Illustrative photo: archive of Radio Prague
For a long time I tried to pretend that the baby boom had nothing to do with me. Every time a friend called to announce the happy news I quickly counted those who could still go to the pub with me for a glass of beer or two. But, as our circle gradually grew smaller and smaller, I myself succumbed to the trend. Since becoming aware of my condition, I have noticed that newspapers and magazines are bombarding their readers with articles on pregnancy, maternity and children’s upbringing. Clearly, babies have become a good business. There cute little faces stare at me from newspaper and magazine covers, with a question in their eyes: Are you doing everything you should for my well-being?

How much folic acid, for instance, do you consume on a daily basis, a newspaper article asks me. As if I kept a record.
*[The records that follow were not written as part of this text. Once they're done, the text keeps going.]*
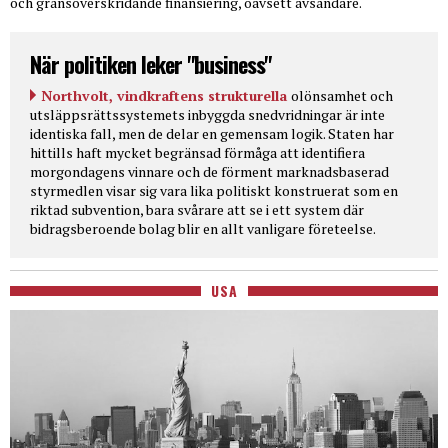
och gränsöverskridande finansiering, oavsett avsändare.
När politiken leker "business"
Northvolt, vindkraftens strukturella
olönsamhet och
utsläppsrättssystemets inbyggda snedvridningar är inte
identiska fall, men de delar en gemensam logik. Staten har
hittills haft mycket begränsad förmåga att identifiera
morgondagens vinnare och de förment marknadsbaserad
styrmedlen visar sig vara lika politiskt konstruerat som en
riktad subvention, bara svårare att se i ett system där
bidragsberoende bolag blir en allt vanligare företeelse.
USA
It’s not good to eat cream during the first three months of pregnancy, I read elsewhere. Does it mean that I hurt my unborn child the other day when I ate a bucket full of ice cream? What about vitamins? Ads for special vitamins for pregnant women loom at me from every second page. But didn’t I read somewhere else that eating vitamins make children oversized? I don’t want to have a giant baby; it would be too heavy to carry!

The stream of information is endless and I suspect it won’t stop when the child is born. New questions will emerge, such as: Should I attend swimming classes for babies, as most of my friends do? Should I play Mozart to the child so that it develops a musical ear? Perhaps I should start learning that special sign language that babies supposedly use, as some scientists have recently discovered, otherwise I might not be able to communicate with my own child!

At times like these, when I am seized by a sudden panic and wonder if I will even make a good mum, I think of my grandmother. Did she eat vitamins when she was pregnant soon after the war? Did she know how much folic acid she was supposed to take? Yet, my mother seems to have developed just fine and so did I.

In the end, I think, it’s better to use my common sense, which tells me that there is nothing wrong with eating a bag full of jellies while writing this Letter from Prague. I guess that’s exactly what the baby was asking for.

By the way, I just read an article today, claiming that women’s IQ increases after they give birth. It seems there is a bright future awaiting me.